_TASK REQUIREMENTS_:
Whenever a line in the data below includes the string "camera", copy it out.

Recorded data
========================================================================
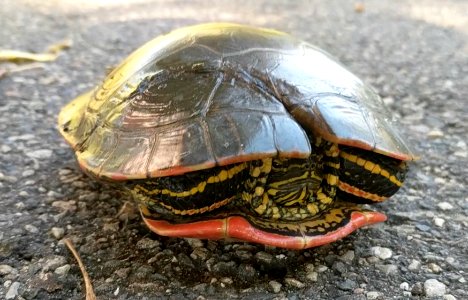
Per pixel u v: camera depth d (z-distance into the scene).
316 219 0.15
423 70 0.36
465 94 0.31
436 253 0.16
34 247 0.16
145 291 0.15
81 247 0.16
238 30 0.17
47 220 0.18
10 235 0.17
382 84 0.33
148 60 0.17
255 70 0.15
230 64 0.15
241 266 0.15
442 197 0.20
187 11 0.52
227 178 0.14
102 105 0.17
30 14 0.48
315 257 0.16
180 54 0.16
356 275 0.15
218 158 0.13
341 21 0.50
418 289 0.15
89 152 0.16
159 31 0.44
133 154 0.14
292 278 0.15
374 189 0.16
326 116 0.14
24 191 0.19
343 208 0.16
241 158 0.13
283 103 0.14
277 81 0.15
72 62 0.35
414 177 0.21
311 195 0.15
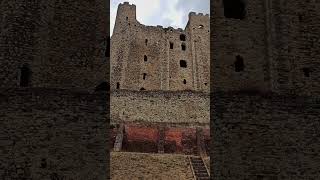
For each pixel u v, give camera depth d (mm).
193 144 66688
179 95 82875
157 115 81562
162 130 70938
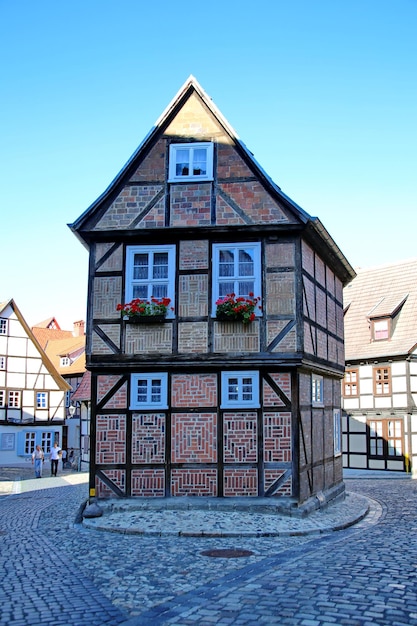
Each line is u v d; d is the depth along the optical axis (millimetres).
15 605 7086
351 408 30516
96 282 14891
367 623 6102
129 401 14406
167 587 7773
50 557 9711
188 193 14859
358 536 11375
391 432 28953
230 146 14922
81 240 15445
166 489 14047
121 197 15055
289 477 13719
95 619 6562
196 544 10672
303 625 6109
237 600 7043
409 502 17203
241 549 10188
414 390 28625
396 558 9023
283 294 14195
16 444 38812
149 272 14758
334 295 18562
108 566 8992
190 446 14117
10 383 38938
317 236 15367
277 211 14430
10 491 22188
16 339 39469
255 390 14055
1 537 11859
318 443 15719
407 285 31484
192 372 14336
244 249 14547
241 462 13906
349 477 25750
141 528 11852
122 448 14281
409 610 6477
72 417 45531
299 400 14039
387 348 29422
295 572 8227
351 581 7645
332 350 17719
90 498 14156
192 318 14391
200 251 14648
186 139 15102
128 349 14484
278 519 12906
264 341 14047
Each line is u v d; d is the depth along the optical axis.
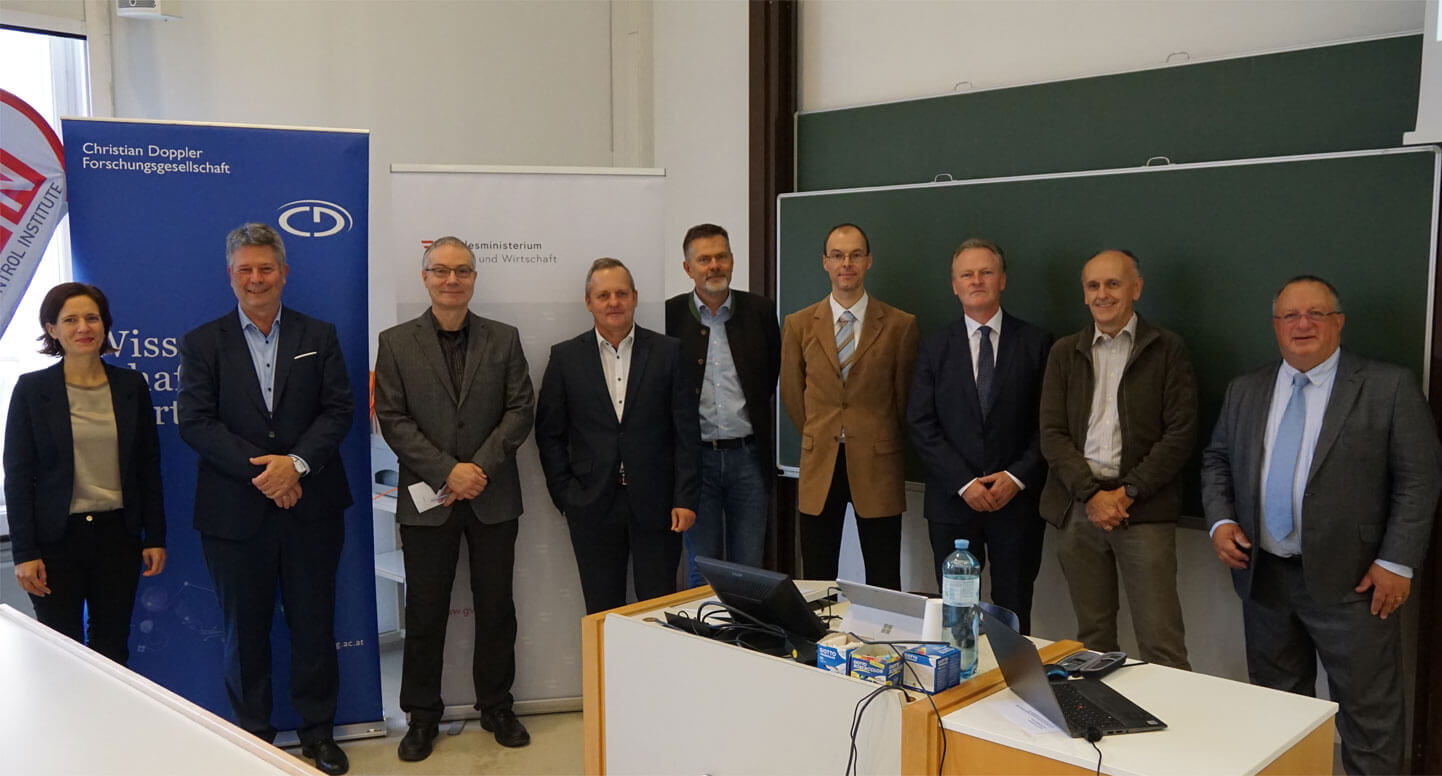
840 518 3.85
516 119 4.93
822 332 3.74
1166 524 3.23
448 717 3.56
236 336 3.05
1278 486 2.94
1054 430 3.31
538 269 3.52
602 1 5.18
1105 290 3.21
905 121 4.19
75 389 2.97
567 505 3.40
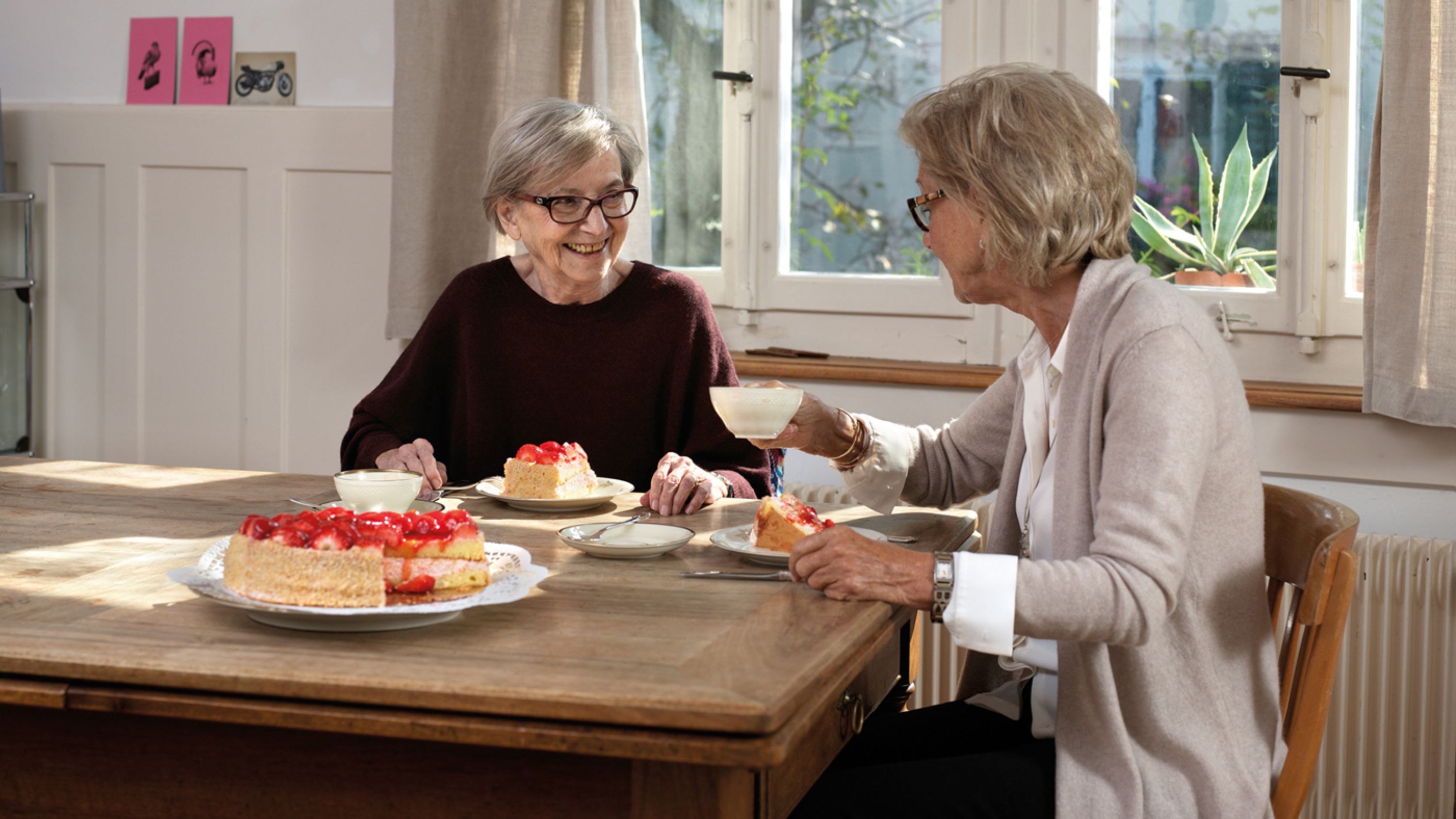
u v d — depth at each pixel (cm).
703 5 285
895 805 119
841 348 281
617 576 128
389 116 295
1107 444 118
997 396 163
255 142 305
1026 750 127
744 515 162
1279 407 232
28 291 315
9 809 105
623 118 265
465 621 109
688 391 197
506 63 272
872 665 134
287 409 311
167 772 102
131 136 313
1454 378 211
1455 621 213
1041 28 259
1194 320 121
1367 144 240
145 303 318
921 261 276
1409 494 228
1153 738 120
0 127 308
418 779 97
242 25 307
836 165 280
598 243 182
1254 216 251
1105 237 130
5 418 330
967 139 128
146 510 158
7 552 134
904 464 164
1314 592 118
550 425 198
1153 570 110
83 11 317
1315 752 118
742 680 92
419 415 203
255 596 107
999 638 112
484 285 200
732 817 91
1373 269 220
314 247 304
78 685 97
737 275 286
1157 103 256
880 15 274
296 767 99
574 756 94
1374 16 237
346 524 109
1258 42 247
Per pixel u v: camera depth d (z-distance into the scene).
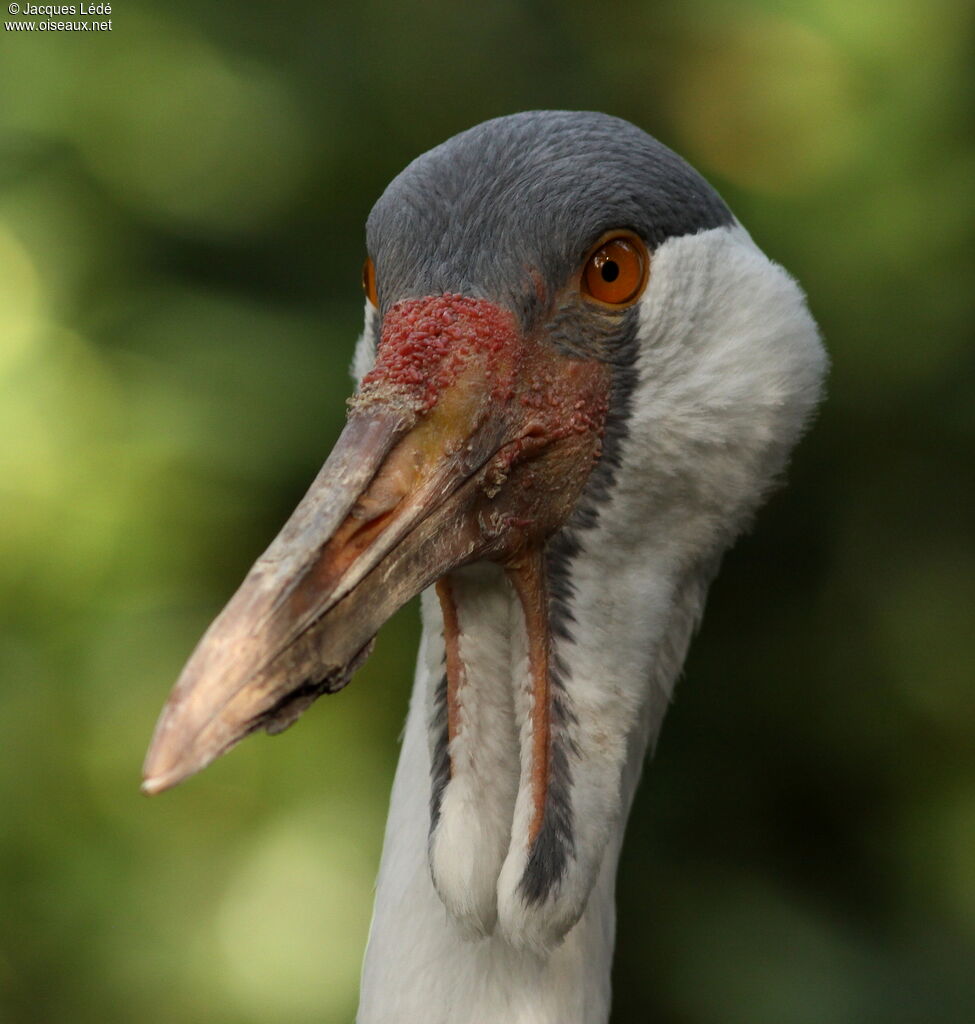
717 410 4.95
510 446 4.64
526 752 4.79
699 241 4.90
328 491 4.26
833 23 11.12
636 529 4.93
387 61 11.11
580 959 5.10
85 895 10.09
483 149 4.80
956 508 11.44
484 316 4.61
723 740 11.41
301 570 4.05
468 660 4.84
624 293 4.77
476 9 11.41
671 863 11.00
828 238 10.93
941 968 10.51
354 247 10.79
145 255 10.51
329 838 10.12
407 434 4.46
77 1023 10.09
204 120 10.55
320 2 11.12
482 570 4.84
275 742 10.38
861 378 10.94
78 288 10.14
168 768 3.74
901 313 10.91
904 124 11.13
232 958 9.94
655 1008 10.52
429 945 5.01
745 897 10.78
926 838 11.30
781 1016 10.11
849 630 11.51
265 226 10.69
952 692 11.45
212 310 10.31
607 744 4.84
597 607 4.86
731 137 11.31
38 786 10.11
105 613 10.12
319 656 4.04
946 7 11.17
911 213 10.92
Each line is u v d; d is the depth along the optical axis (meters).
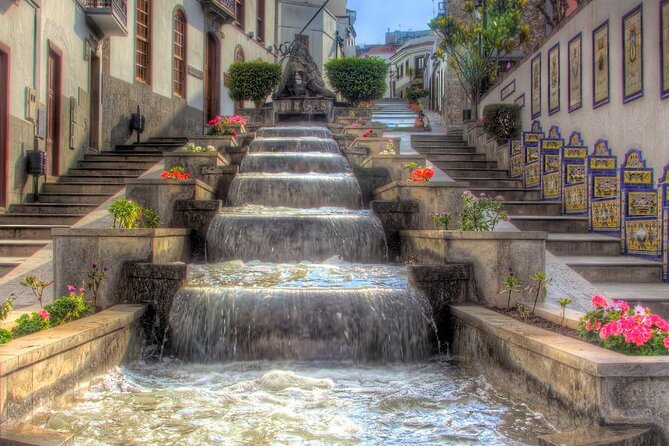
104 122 18.28
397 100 43.03
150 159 16.92
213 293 7.28
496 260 7.76
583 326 5.50
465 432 4.97
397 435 4.91
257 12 32.16
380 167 13.30
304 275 8.56
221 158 13.59
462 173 15.77
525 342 5.56
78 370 5.68
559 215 12.82
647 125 10.90
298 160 14.17
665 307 7.94
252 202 12.52
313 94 21.30
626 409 4.47
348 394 5.98
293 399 5.80
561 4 19.11
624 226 10.52
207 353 7.15
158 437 4.82
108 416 5.25
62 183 14.80
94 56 17.75
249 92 22.53
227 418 5.26
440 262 8.11
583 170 12.81
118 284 7.66
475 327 6.75
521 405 5.62
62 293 7.62
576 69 14.13
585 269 9.48
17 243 10.62
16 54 12.74
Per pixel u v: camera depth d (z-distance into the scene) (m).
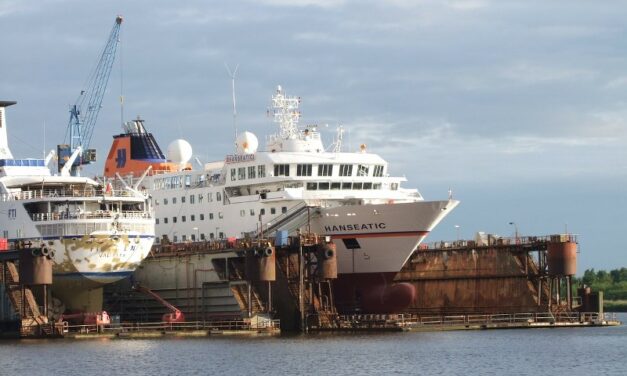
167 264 181.50
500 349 153.00
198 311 177.75
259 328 169.50
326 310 172.88
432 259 197.00
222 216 185.50
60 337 165.75
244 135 190.75
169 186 194.12
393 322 176.62
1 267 167.50
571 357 145.50
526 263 191.38
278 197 178.50
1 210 174.75
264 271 167.12
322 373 130.50
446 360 141.38
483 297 193.38
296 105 189.38
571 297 193.62
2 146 191.75
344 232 176.50
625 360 142.88
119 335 166.62
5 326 169.38
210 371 132.12
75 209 169.50
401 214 173.12
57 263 168.25
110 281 170.75
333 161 181.38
========================================================================
_EXERCISE RESPONSE_:
Per pixel u v: camera depth d (z-distance into the scene).
For each pixel u v, give camera depth d (mm).
Per pixel u v: camera depth d (z-distance into the scene).
Per pixel u v: camera depth d (z-distance into the scene) (m).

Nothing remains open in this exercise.